> _Records supplied_
======

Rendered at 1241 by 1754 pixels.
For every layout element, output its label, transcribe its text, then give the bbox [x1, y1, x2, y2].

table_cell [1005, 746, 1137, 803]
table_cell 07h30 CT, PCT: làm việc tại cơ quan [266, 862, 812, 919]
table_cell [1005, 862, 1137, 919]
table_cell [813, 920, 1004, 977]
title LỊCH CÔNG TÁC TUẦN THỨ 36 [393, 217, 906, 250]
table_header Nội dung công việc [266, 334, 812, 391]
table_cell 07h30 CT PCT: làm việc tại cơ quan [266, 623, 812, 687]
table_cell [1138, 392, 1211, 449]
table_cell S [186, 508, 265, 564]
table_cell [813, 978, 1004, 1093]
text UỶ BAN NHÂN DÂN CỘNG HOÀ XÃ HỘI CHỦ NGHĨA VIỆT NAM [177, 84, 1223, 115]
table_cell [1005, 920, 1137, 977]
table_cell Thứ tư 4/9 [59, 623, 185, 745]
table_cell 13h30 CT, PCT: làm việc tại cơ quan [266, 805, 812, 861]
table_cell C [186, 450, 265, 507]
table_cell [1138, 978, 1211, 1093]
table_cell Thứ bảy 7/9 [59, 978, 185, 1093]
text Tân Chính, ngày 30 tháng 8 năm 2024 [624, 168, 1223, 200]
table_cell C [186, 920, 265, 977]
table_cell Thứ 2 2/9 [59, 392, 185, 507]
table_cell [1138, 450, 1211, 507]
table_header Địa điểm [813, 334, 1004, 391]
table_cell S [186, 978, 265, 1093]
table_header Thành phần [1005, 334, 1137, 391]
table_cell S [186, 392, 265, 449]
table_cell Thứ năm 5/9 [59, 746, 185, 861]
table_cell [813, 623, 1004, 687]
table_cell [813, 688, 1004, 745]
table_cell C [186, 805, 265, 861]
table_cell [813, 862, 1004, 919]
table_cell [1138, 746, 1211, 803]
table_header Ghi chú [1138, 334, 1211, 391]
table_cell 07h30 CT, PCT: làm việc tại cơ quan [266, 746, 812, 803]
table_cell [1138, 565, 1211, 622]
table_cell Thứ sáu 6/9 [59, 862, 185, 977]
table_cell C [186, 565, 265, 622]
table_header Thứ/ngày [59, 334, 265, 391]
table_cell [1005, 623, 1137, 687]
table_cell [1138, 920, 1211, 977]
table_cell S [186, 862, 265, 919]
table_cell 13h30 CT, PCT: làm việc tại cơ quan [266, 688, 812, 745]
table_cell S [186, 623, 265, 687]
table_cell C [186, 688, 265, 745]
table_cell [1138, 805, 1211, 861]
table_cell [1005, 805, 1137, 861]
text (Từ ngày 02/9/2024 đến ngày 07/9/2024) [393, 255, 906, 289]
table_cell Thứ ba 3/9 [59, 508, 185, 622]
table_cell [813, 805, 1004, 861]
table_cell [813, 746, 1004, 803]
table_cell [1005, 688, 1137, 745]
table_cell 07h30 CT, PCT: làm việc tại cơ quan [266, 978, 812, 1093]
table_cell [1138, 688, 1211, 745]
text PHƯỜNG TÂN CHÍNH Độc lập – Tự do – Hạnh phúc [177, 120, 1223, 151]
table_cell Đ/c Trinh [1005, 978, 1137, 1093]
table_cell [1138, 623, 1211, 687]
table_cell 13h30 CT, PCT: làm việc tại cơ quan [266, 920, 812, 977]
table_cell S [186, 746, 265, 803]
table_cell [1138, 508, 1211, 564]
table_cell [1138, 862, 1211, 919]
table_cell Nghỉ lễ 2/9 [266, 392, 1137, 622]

======

> _Activity_
Lines in the data that hold "text" must be located and copied.

> _Response_
For every layout element, output its label, transcribe its text, then give the bbox [x1, y1, x2, y2].
text UỶ BAN NHÂN DÂN CỘNG HOÀ XÃ HỘI CHỦ NGHĨA VIỆT NAM [177, 84, 1223, 115]
text Tân Chính, ngày 30 tháng 8 năm 2024 [624, 168, 1223, 200]
text (Từ ngày 02/9/2024 đến ngày 07/9/2024) [393, 255, 906, 289]
text PHƯỜNG TÂN CHÍNH Độc lập – Tự do – Hạnh phúc [177, 120, 1223, 151]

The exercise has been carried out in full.